The name "President Washington" only narrows you down to two radios. The first version came with a 4-pin mike socket. The later, and far more-common radio has a five-pin mike socket.
If your car won't go faster than 30 mph, more than one fault could cause this. For that matter, if it's over 40 years old like the 4-pin Washington you would expect more than "just one" thing to be outside the range of original specs.
Either version of the radio is literally full of alignment adjustments that affect performance. Some of them affect only the receive side, some just the transmit side and a few of them will influence both. The older the radio the more likely that one or more of those adjustments has drifted too far for the adjustable tuning "slug" to compensate fully.
When you hear advice that "alignment" is the first remedy to try, this reflects the habit some folks have to twist the tuning adjustments improperly, reducing either the sensitivity of the receiver, the transmit power or both.
Sometimes the process of setting all those adjustments to the properly "peaked" position fixes this kind of problem.
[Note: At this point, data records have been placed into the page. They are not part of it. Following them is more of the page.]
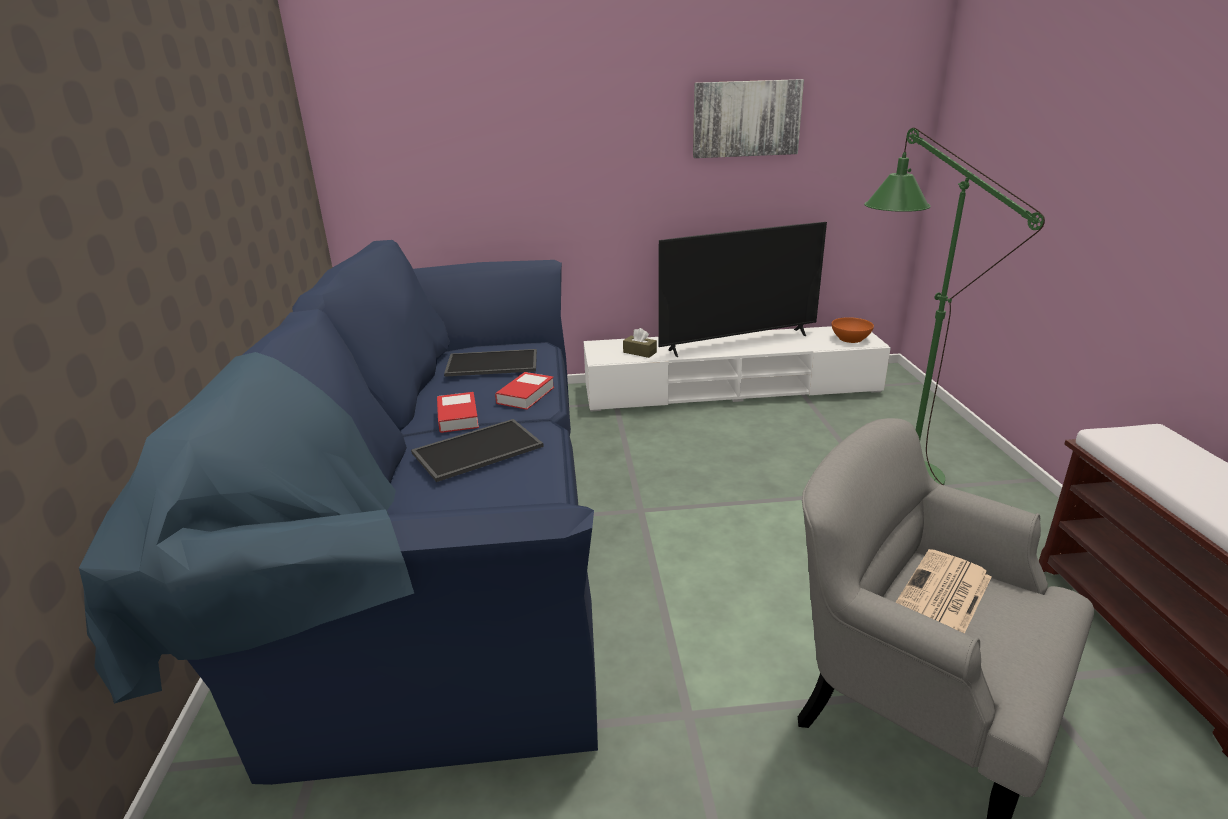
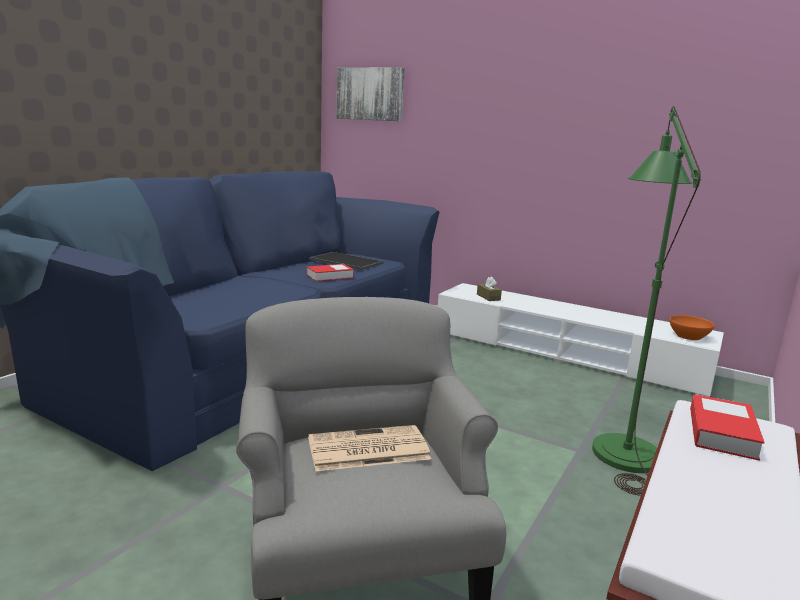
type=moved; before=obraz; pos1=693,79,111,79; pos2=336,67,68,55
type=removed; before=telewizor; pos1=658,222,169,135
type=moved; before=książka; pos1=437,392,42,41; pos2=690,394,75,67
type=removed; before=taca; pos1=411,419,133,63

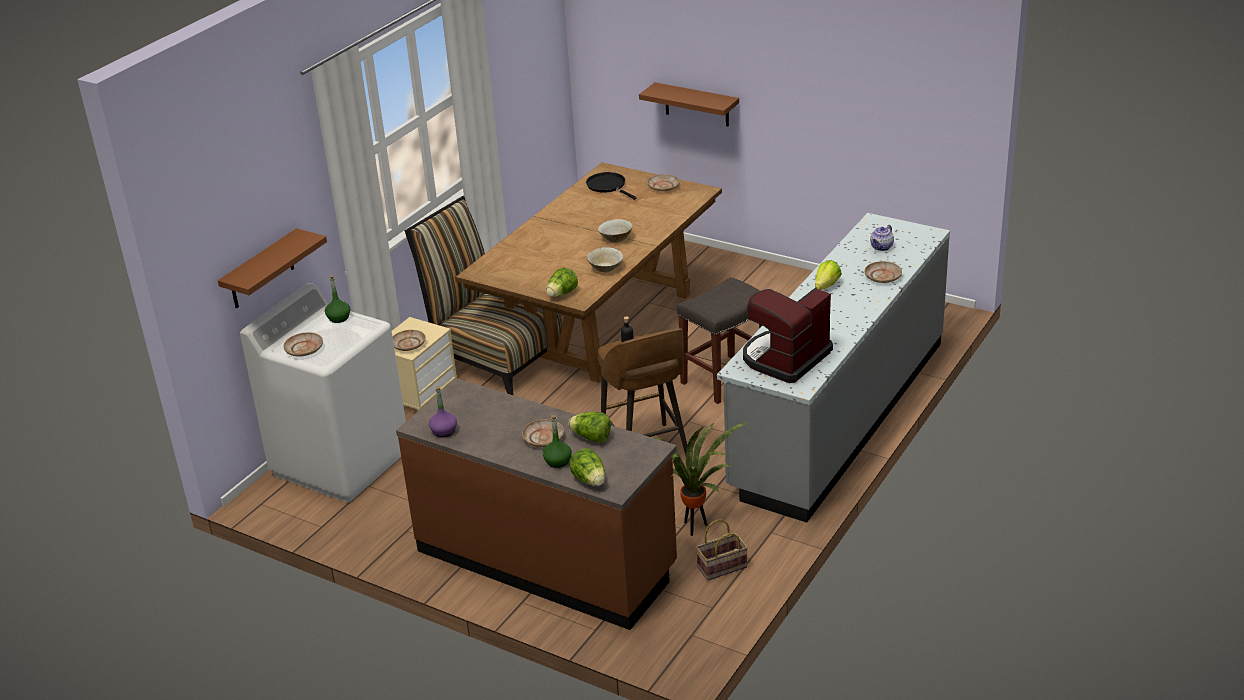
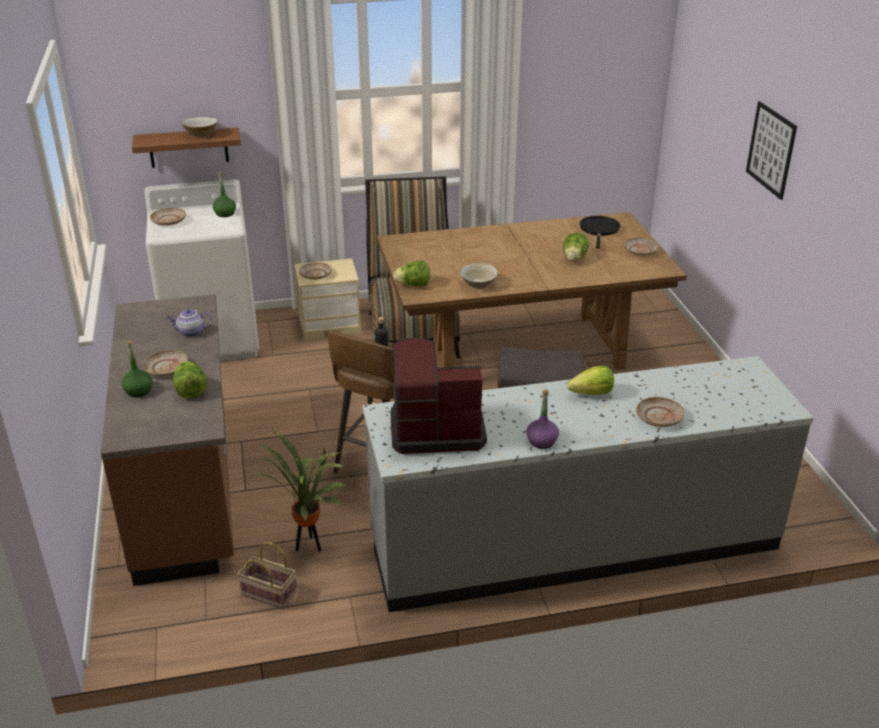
type=removed; before=półka/brązowy; pos1=639,82,100,44
type=moved; before=miska/beżowy; pos1=598,219,34,24; pos2=181,117,36,21
type=moved; before=imbryk; pos1=870,225,24,26; pos2=166,309,47,28
type=moved; before=butelka/fioletowy; pos1=429,386,28,51; pos2=526,389,33,60
type=moved; before=sałata; pos1=569,448,36,38; pos2=563,233,26,28
type=added; after=obraz; pos2=746,101,51,99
Sometimes not so much, but until that procedure has been done, nobody knows. The other result from the alignment procedure is to point out any adjustments that don't respond with a proper "peak" result when they are turned. A slug that won't peak indicates where a component has failed in the circuit it shares with that adjustment.
Just one small problem. You have to know how those adjustments SHOULD respond when turned to identify this kind of fault. Takes that bit of experience and some test equipment, both.
In my experience, your symptom suggests that at least one alignment adjustment has been turned to its physical end of travel, and fails to register a proper resonant "peak" response.
Sounds like what you need is someone who can identify this sort of marginal fault and has the tools to do it, both.
Not the only way this kind of fault can develop, just the most common that I have seen. The older the radio, the more likely it becomes.